21 January 2021 By Lauren Silva Laughlin

Perella Weinberg is injecting some financial sense into one of the hottest market trends. The advisory firm founded by Joseph Perella, Peter Weinberg and Terry Meguid has registered a $977 million valuation in a deal to sell itself to a special-purpose acquisition company. It is a sensible price for a real business in a competitive market.

The firm’s 60-odd partners made their careers doling out advice to companies like cruise-liner operator Royal Caribbean and private equity giant KKR. The boutique firm, with a 15 year track record, brought in $533 million of revenue in 2019, posting a compound annual growth rate of 15% on average over the three years prior. On an adjusted basis, Perella Weinberg actually makes a profit, too.

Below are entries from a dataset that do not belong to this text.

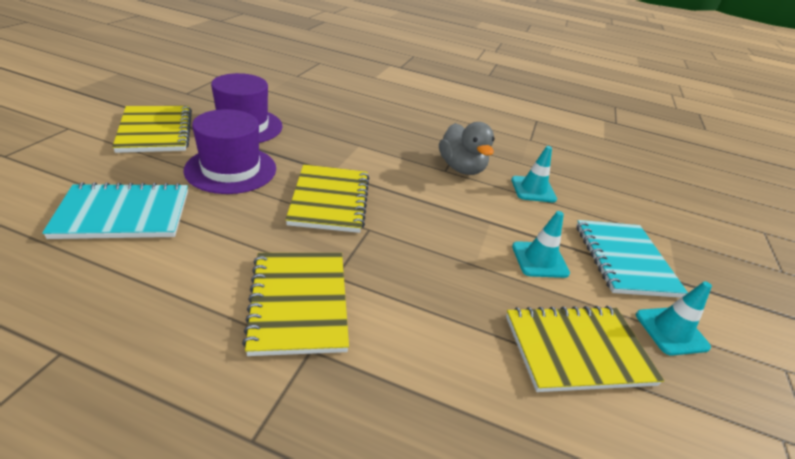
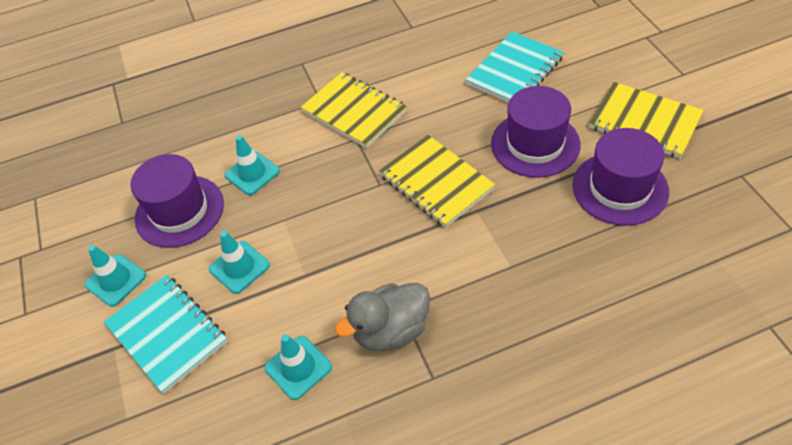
camera: 150 degrees right, 15 degrees up
grey duck [439,122,495,175] -> grey duck turned 60 degrees counterclockwise [335,283,430,351]
yellow notebook [506,306,664,392] -> purple hat [130,154,224,248]
none -> turquoise traffic cone [224,135,280,195]

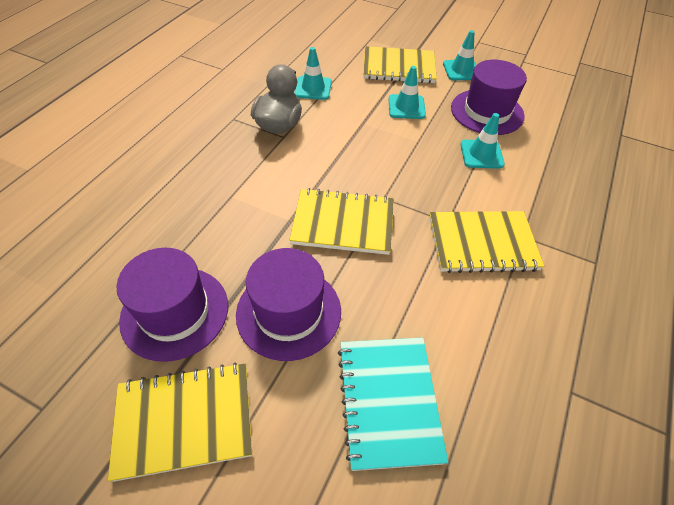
camera: 130 degrees right, 0 degrees up
turquoise notebook [104,275,228,394] -> yellow notebook [363,46,437,83]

It’s a sharp contrast with many SPAC deals. Perhaps most famously, electric-truck startup Nikola struck a deal to sell itself to a SPAC last March, with optimistic projections but no history or revenue, at a $3.3 billion valuation. A volatile ride has ensued for investors.

Perella Weinberg’s projections are highly credible by comparison. The firm says revenue will grow almost a fifth this year from a depressed 2020 figure. The 2021 estimate of $575 million is just a 7% increase from 2019, and that’s despite expectations for a record year in mergers. The valuation isn’t wild either, and can be calculated based on earnings, a rarity among frequently profit-free SPAC targets. At roughly 15 times projected 2021 adjusted earnings, the company is seeking a valuation lower than close peer Moelis at around 20 times, using Refinitiv data.

Last year Perella Weinberg took 24th spot in Refinitiv’s league tables, with rivals Moelis, Evercore, Lazard, Jefferies Financial and Rothschild ahead – it’s a tough market. But that leaves room for investors to capitalize on sprucing the business up, especially if it uses cash proceeds and a newly-minted public currency to hire revenue-producing staff.

SPAC initial public offerings surged last year, as did their acquisitions, known as de-SPAC deals. Some of the vehicles give sponsors outsized paydays, and many targets have looked speculative. Yet SPACs do provide private companies an opportunity to list without the uncertainty of an IPO process through relatively fast, negotiated transactions. It’s only appropriate that Perella Weinberg’s case should look unusually well advised.